Extract every line below that contains "complete" as a whole word. Case counts.

* [Data for this exercise]:
----
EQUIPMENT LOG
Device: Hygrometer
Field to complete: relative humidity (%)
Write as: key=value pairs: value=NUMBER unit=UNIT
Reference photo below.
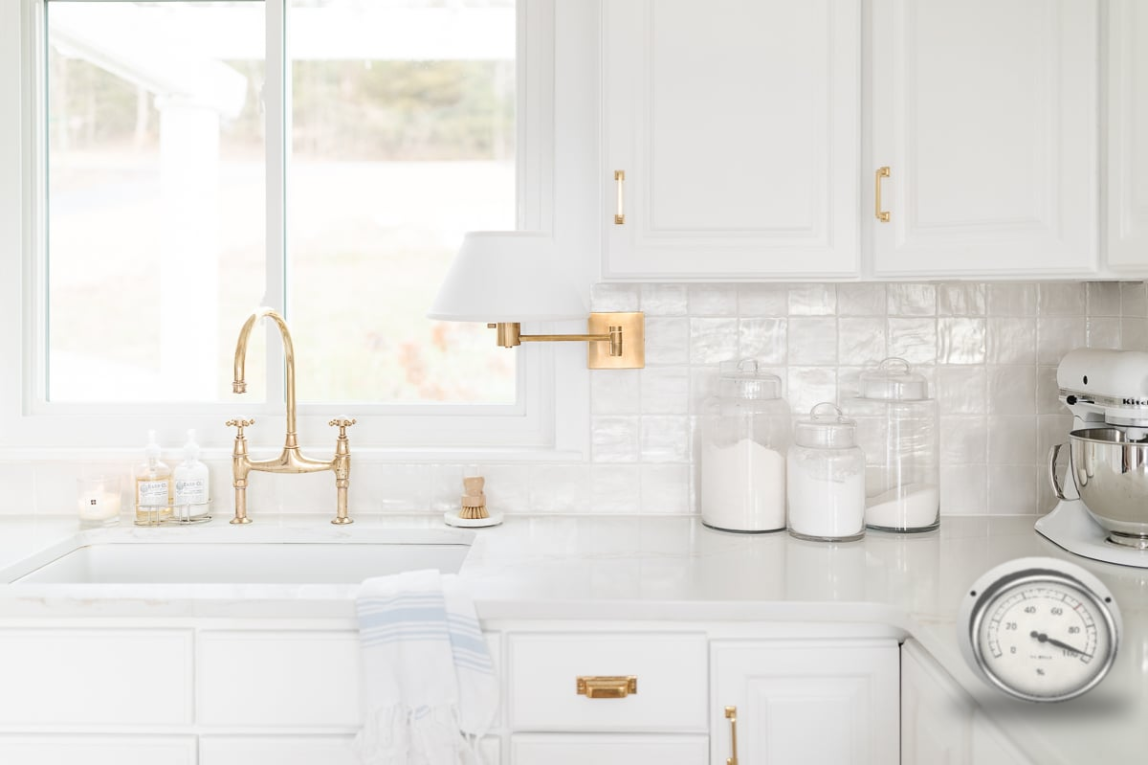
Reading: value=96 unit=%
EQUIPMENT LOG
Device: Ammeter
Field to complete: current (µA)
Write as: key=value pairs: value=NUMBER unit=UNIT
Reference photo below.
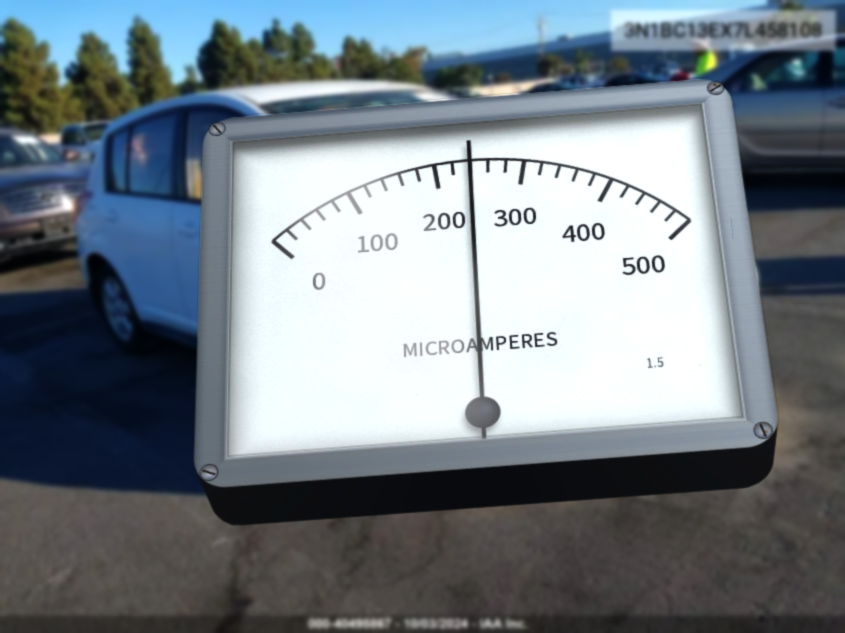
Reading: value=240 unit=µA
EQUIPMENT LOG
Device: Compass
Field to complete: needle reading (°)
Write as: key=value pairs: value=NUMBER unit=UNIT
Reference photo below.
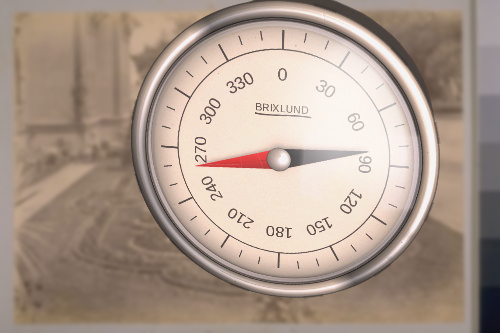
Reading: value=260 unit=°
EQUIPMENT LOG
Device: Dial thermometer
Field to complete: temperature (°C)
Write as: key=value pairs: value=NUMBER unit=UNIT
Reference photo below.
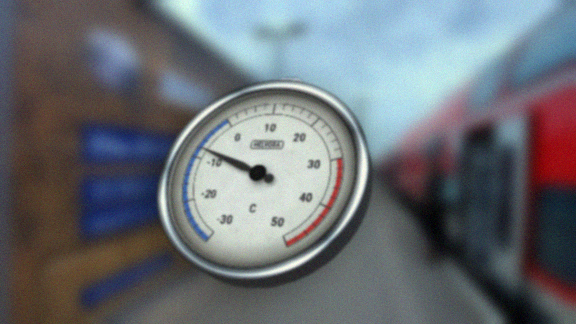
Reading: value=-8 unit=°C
----
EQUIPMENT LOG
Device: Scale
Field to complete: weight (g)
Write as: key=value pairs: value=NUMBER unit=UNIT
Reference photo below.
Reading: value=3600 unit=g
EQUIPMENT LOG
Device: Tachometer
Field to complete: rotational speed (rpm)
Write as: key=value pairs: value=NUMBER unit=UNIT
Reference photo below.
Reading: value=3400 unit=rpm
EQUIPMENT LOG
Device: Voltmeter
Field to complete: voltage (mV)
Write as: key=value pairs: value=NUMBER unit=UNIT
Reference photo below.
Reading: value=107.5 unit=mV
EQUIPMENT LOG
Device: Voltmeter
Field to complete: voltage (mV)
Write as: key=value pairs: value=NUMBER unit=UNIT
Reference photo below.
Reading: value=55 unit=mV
----
* [Solution to this exercise]:
Field to complete: relative humidity (%)
Field to complete: current (µA)
Field to complete: needle reading (°)
Field to complete: temperature (°C)
Field to complete: weight (g)
Field to complete: rotational speed (rpm)
Field to complete: voltage (mV)
Field to complete: voltage (mV)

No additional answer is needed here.